Despite gold prices reaching record highs and silver trading at a six-week peak, analysts suggest the precious metals market remains relatively balanced, with minimal speculative excess. December gold futures recently traded at $2,350 per ounce, showing a slight increase of 0.15% for the day.
Though speculative positioning is at a four-year high, the increase has been gradual, with relatively stable speculative activity since March. Joy Yang, Global Head of Index Product Management at MarketVector Indexes, noted that gold has been building a robust foundation as it continues to set new highs.
Nicky Shiels, Head of Research & Metals Strategy at MKS PAMP, observed that recent inflows are about a quarter of those seen prior to the 2019 rate-cutting cycle. Nevertheless, she highlighted that current positioning levels are already above those of the previous cycle. Shiels indicated that despite high speculative positioning, gold still has potential for further gains.

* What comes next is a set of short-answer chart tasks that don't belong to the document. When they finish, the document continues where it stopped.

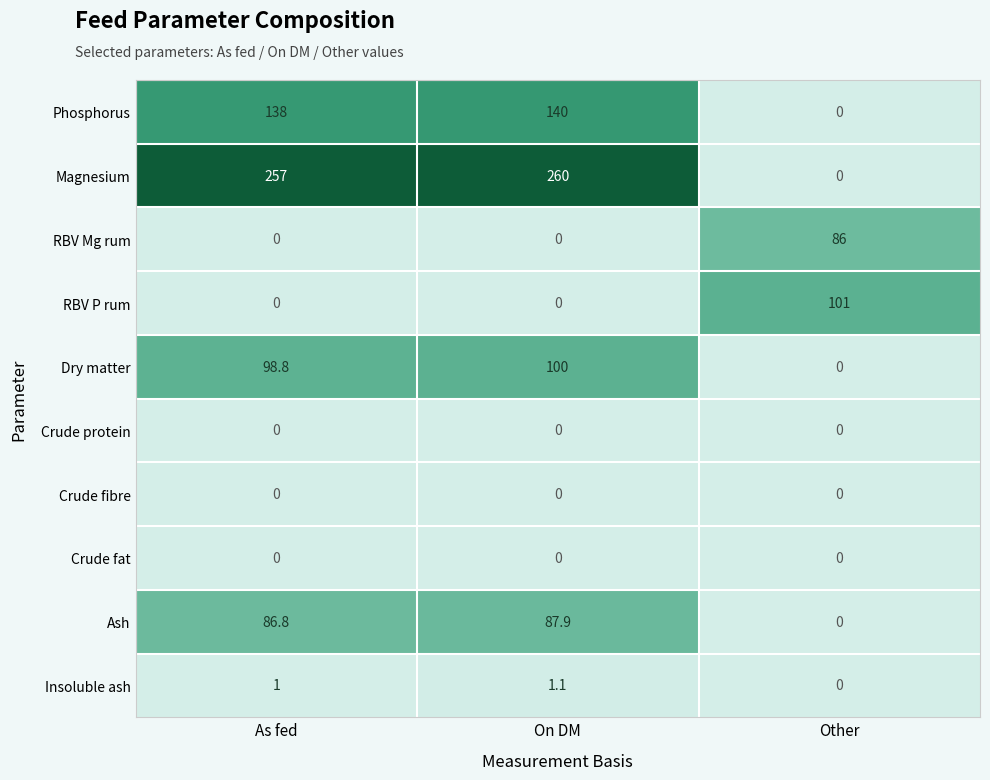

Reading left to right, list all the values displayed in this chart.

Phosphorus: As fed=138.0	On DM=140.0	Other=0.0
Magnesium: As fed=257.0	On DM=260.0	Other=0.0
RBV Mg rum: As fed=0.0	On DM=0.0	Other=86.0
RBV P rum: As fed=0.0	On DM=0.0	Other=101.0
Dry matter: As fed=98.8	On DM=100.0	Other=0.0
Crude protein: As fed=0.0	On DM=0.0	Other=0.0
Crude fibre: As fed=0.0	On DM=0.0	Other=0.0
Crude fat: As fed=0.0	On DM=0.0	Other=0.0
Ash: As fed=86.8	On DM=87.9	Other=0.0
Insoluble ash: As fed=1.0	On DM=1.1	Other=0.0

Shiels also noted that the “Powell Pivot” and any resulting US dollar weakness could accelerate inflows into gold as the Federal Reserve’s easing cycle begins. TD Securities analysts pointed out that the current flows reflect discretionary money managers driven by factors like the anticipated cutting cycle, geopolitical tensions, deficits, lower rates, and a weakening dollar.
Attention is also shifting towards silver, which has held above $29 per ounce. The CFTC report shows that money-managed gross long positions in Comex silver futures increased by 3,712 contracts to 39,517, while short positions decreased by 2,793 contracts to 9,678. Silver’s net length stands at 29,839 contracts, reaching a one-month high. During the survey period, silver prices rebounded above $30 an ounce, outperforming gold as the gold/silver ratio decreased to around 84 points, down from 90 at the start of the month.
Both gold and silver are benefiting from a weaker US dollar, which has fallen more than 4% since the beginning of the month, enhancing their attractiveness as investment assets.